Large numbers of people who consider themselves broadly secular still extend to Christianity a default cultural respect they would not grant to any other institution making claims it cannot justify. That deference is not innocent. It leaves people without the critical vocabulary to recognise when religious identity is being used as a political instrument, when nostalgia is being converted into authority, and when the absence of belief is being exploited rather than respected.

This site therefore works on two levels. The first is direct: examining the truth claims, the moral claims, and the institutional claims of religious traditions, and holding them to the same evidential standards applied everywhere else. The second follows from it: tracing what unfalsifiable authority looks like in practice, in politics, in law, and in culture, when the belief that originally generated it has largely gone but the power structures built on it remain. Those two arguments are not separate projects. The second depends on the first. Religious authority that cannot justify its claims has no legitimate basis for the institutional power it continues to exercise. That is the through line of everything written here.

What I am not doing here

This site is anti theist in a specific sense.

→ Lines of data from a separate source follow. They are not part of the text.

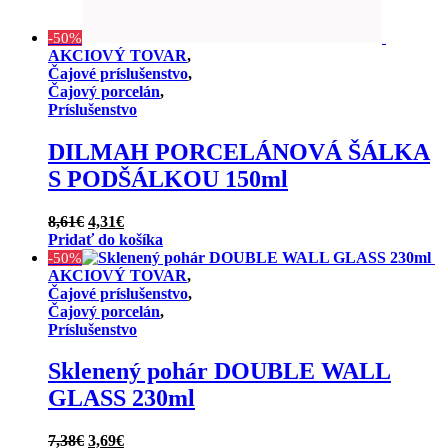
-50%
AKCIOVÝ TOVAR
,
Čajové príslušenstvo
,
Čajový porcelán
,
Príslušenstvo
DILMAH PORCELÁNOVÁ ŠÁLKA
S PODŠÁLKOU 150ml
Pôvodná
Aktuálna
8,61
€
4,31
€
cena
cena
Pridať do košíka
bola:
je:
-50%
8,61€.
4,31€.
AKCIOVÝ TOVAR
,
Čajové príslušenstvo
,
Čajový porcelán
,
Príslušenstvo
Sklenený pohár DOUBLE WALL
GLASS 230ml
Pôvodná
Aktuálna
7,38
€
3,69
€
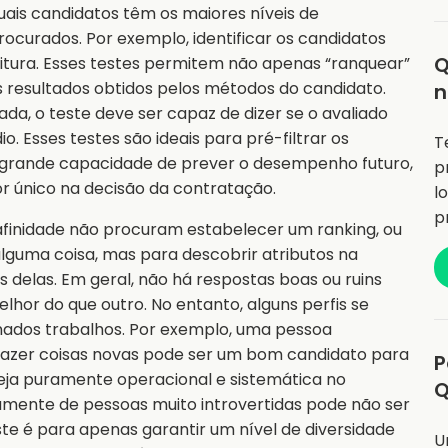
uais candidatos têm os maiores níveis de
ocurados. Por exemplo, identificar os candidatos
Q
tura. Esses testes permitem não apenas “ranquear”
 resultados obtidos pelos métodos do candidato.
n
ada, o teste deve ser capaz de dizer se o avaliado
o. Esses testes são ideais para pré-filtrar os
T
a grande capacidade de prever o desempenho futuro,
p
 único na decisão da contratação.
l
p
 afinidade não procuram estabelecer um ranking, ou
lguma coisa, mas para descobrir atributos na
delas. Em geral, não há respostas boas ou ruins
lhor do que outro. No entanto, alguns perfis se
nados trabalhos. Por exemplo, uma pessoa
fazer coisas novas pode ser um bom candidato para
P
eja puramente operacional e sistemática no
Q
vamente de pessoas muito introvertidas pode não ser
ste é para apenas garantir um nível de diversidade
U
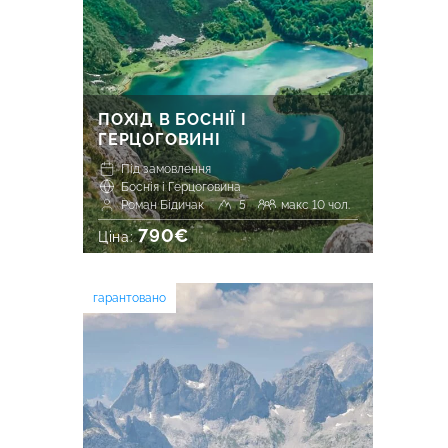
ПОХІД В БОСНІЇ І
ГЕРЦОГОВИНІ
Під замовлення
Боснія і Герцоговина
Роман Бідичак
5
макс 10 чол.
790€
Ціна:
гарантовано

It is not a campaign against the individual believer as believer. I am not interested in mocking ordinary people for private acts of faith, personal grief, inherited ritual, or the search for meaning under conditions of uncertainty. Those things belong to liberty.

What I am against is the conversion of private faith into public power.

I am against the special pleading that asks religion to be treated as morally weighty while protecting it from the standards applied elsewhere. I am against clerical authority presented as wisdom, dogma presented as moral knowledge, and institutional prestige presented as a substitute for evidence.

That distinction matters. Without it, anti theism collapses into mere contempt. With it, it becomes a standing challenge to religious claims of authority.

The tradition I build on

I have learned from Christopher Hitchens, Sam Harris, Richard Dawkins, and Daniel Dennett, among others.

Each saw something important. Hitchens saw that the argument against religion is as much about power, submission, and moral authority as it is about metaphysics. Harris saw that bad religious ideas have real consequences in the world and that evasiveness about those consequences is often cowardice dressed as tolerance. Dawkins made the conflict between scientific standards and supernatural assertion impossible to ignore. Dennett treated religion not as a sacred exception but as a human phenomenon open to analysis like any other.

I owe something to all of them. I do not regard any of them as beyond criticism, and I do not borrow conclusions merely because they are theirs. If they are right, they are right for reasons. If they are wrong, they should be said to be wrong.

That standard of reasoning applies here as well.

The standard I set myself

I do not want easy targets.

The weakest believer in the room is not interesting. The sentimental version of a doctrine is not enough. The argument worth making is the one that can survive contact with serious theology, serious philosophy, and the strongest version of the opposing case.

So that is the standard I mean to keep. Define the claim fairly. Criticise it precisely. Follow the implications where they lead. Admit force where force exists. Refuse euphemism where euphemism is doing dishonest work.

If the argument fails, it fails.

Reason’s standing challenge to religious authority is worth making only if the reasoning is sound.